演 目
酔っ払いと椅子と宇宙人と
観劇日時/07.6.20
劇団名/Theater・ラグ・203
公演回数/Wednesday Theater Vol.17
作・演出/村松幹男
音楽/今井大蛇丸 
音響オペレーター/吉田志帆
照明オペレーター/柳川友希
宣伝美術/久保田さゆり
劇場/ラグリグラ劇場

何度も観たくなる舞台

 いつも思うことだが、何度も観てみたいと思える芝居はそうたくさんあるものではない。『シアター・ラグ』の芝居にはそう思える芝居が多い。もちろんすべてがそうだとは限らないのだが、やはり多い。
 この『酔っ払いと椅子と宇宙人と』も、そういう舞台だ。戯曲はもちろん演出も初演と別に変わっている訳ではない。
 例えば祭壇のシーンで、粗末な木製の椅子の背もたれの木枠の間から遺影として自分の顔を出すのが、哀愁の中に一瞬ユーモラスな情景を醸し出して思わず笑ってしまったが、前回にはそんなに印象がなかったので、終演後に聞いてみたところ、前回までは、別の場面でもそういう箇所が幾つかあったので、肝心の場面の印象が薄かったのかもしれません、ということであって、その程度の演出の変化はあるのであろうが、基本的には変わっていないのに魅力は落ちない。
 一つには戯曲の完成度が高いのだが、演技者の力量による影響も大きい。この集団の大勢の演技者達が、それぞれ一定の力を持って居るのがよくわかる。
 前回まで、この酔っ払いの冴えないサラリーマンは自虐感と不満感が強く、その妄想という感じが強かったのだが、今回はそれに諦めのような哀愁感が強く感じられた。だからラストで妻の存在に癒されるシーンが印象的になる。前回は妻の方に主導権があったような印象で微かにニュアンスが違うようだった。

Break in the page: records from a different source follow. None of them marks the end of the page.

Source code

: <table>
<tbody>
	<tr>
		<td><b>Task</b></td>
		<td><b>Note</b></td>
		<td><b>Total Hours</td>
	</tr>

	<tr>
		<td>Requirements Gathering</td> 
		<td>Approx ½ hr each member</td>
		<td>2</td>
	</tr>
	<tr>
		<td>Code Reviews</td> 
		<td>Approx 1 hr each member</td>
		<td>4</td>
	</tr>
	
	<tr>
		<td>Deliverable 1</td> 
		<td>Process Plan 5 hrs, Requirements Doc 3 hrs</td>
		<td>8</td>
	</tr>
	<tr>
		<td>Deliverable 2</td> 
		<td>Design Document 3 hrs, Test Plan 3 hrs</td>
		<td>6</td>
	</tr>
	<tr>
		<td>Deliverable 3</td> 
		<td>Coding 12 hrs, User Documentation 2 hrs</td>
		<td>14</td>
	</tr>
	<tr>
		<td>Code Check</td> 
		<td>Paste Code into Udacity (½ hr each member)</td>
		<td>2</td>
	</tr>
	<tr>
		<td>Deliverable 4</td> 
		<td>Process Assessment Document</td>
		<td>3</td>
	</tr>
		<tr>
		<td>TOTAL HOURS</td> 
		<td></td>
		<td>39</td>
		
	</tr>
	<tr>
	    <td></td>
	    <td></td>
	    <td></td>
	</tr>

 そして、これもいつも思うのだが、観客の少ないことだ。宣伝の力不足ということだそうだが、じつに勿体ない。
 この劇団は紐付きになることを潔癖に嫌うので、事はそう簡単ではないだろうが、僕には札幌で金を払って芝居を見たいという知り合いが少ないので、あまり力になれないのが残念だ。